Hormis ce premier quart d’heure, il n’y a pas grand-chose à dire du reste du film de Crane Wilbur, dont le scénario se poursuit par les motifs habituels du genre. On ne saurait dire que la mise en scène est mauvaise tant elle est inodore, et l’histoire se suit quand même sans déplaisir, pour peu qu’on aille pas trop regarder sous les meubles et les tapis afin de relever quelques incohérences flagrantes. Disons que dans le genre on a vu mieux, c’est certain, mais qu’on a vu bien pire aussi ; signalons toutefois, parmi les rares saillies à mettre au crédit du film, une pointe de sadisme assez piquante lors d’une scène de torture. Quant à Richard Basehart, il tentait alors depuis 1947 de faire ses classes dans le film noir, pour le compte de la Eagle Lion qui semble avoir cru en lui. Mais sa carrière cinématographique ne décolla jamais vraiment, et c’est au bout de compte en Europe, chez Fellini ou Berlanga, qu’il donnera ses prestations les plus convaincantes. L’acteur se montra par la suite très actif à la télévision, où l’on sembla beaucoup s’intéresser à sa voix, curieusement. Dans « Outside the wall », il remplit honnêtement son contrat, bien qu’il fasse pâle figure en comparaison d’un Burt Lancaster dont il a tendance à copier les intonations ; il me semble cependant que c’est davantage le choix par la production de Basehart pour incarner ce rôle plutôt que les aptitudes de celui-ci qui posent problèmes : ses airs trop lisses de beau gosse n’en font pas un taulard très vraisemblable, il manque clairement à sa physionomie une certaine dureté. Le reste de la distribution, faite de comédiens s’adonnant à leur tâche avec sérieux mais sans jamais se démarquer, contribue à l’impression passable que laisse l’ensemble. On notera la présence de Joseph Pevney dont c’était le dernier petit rôle : s’apprêtant à passer de l’autre côté de la caméra pour une longue carrière de metteur en scène, il allait bientôt entamer le tournage de « Shakedown », son tout premier film.

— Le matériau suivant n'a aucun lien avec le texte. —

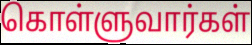
கொள்ளுவார்கள்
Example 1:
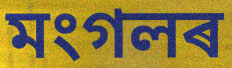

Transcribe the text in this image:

মংগলৰ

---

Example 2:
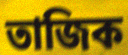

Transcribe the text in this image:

তাজিক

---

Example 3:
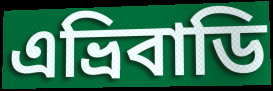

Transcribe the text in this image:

এভ্ৰিবাডি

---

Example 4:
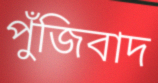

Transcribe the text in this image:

পুঁজিবাদ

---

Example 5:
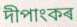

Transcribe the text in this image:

দীপাংকৰ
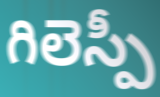
గిలెస్పీ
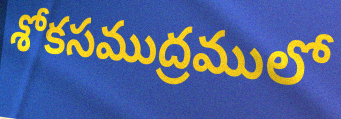
శోకసముద్రములో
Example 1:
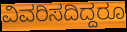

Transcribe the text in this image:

ವಿವರಿಸದಿದ್ದರೂ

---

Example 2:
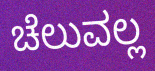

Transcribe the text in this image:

ಚೆಲುವಲ್ಲ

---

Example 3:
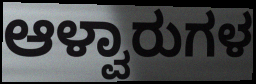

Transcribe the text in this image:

ಆಳ್ವಾರುಗಳ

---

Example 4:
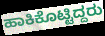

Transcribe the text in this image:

ಹಾಕಿಕೊಟ್ಟಿದ್ದರು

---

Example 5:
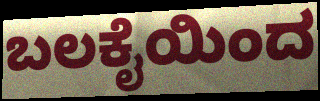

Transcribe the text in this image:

ಬಲಕೈಯಿಂದ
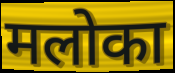
मलोका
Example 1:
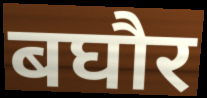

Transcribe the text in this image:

बघौर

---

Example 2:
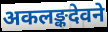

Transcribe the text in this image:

अकलङ्कदेवने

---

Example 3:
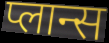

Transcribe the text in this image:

प्लान्स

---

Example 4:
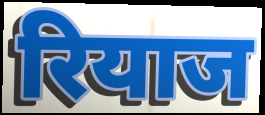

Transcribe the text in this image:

रियाज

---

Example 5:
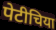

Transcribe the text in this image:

पेटीचिया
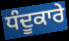
ਧੰਦੂਕਾਰੇ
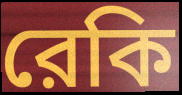
রেকি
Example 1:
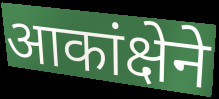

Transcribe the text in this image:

आकांक्षेने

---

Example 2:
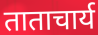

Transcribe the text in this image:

ताताचार्य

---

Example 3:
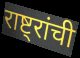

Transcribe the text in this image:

Oui, bon, mais sinon, qu’est-ce que j’ai fait sur ce film, avec ma souris et mon clavier ? Il s’agissait au départ de resynchroniser une traduction bof-bof effectuée il y a quelques années par JLJ pour l’adapter à la copie blu-ray, et d’en profiter pour en corriger les erreurs ou en améliorer la forme. Mais j’ai finalement apporté un si grand nombre de modifications qu’il ne reste au bout du compte pas grand-chose de la traduction originelle, et si l’on ajoute la refonte totale du découpage je crois que le résultat est davantage le fruit de mon travail que celui de mon confrère, si tant est que ces histoires d’attributions aient une quelconque importance. Côté vidéo, vous l’avez compris, le fichier BRrip est de très bonne qualité et remplacera sans hésitation le VHSrip qui circulait jusqu’ici. Et la semaine prochaine, ce sera le retour aux choses sérieuses : western !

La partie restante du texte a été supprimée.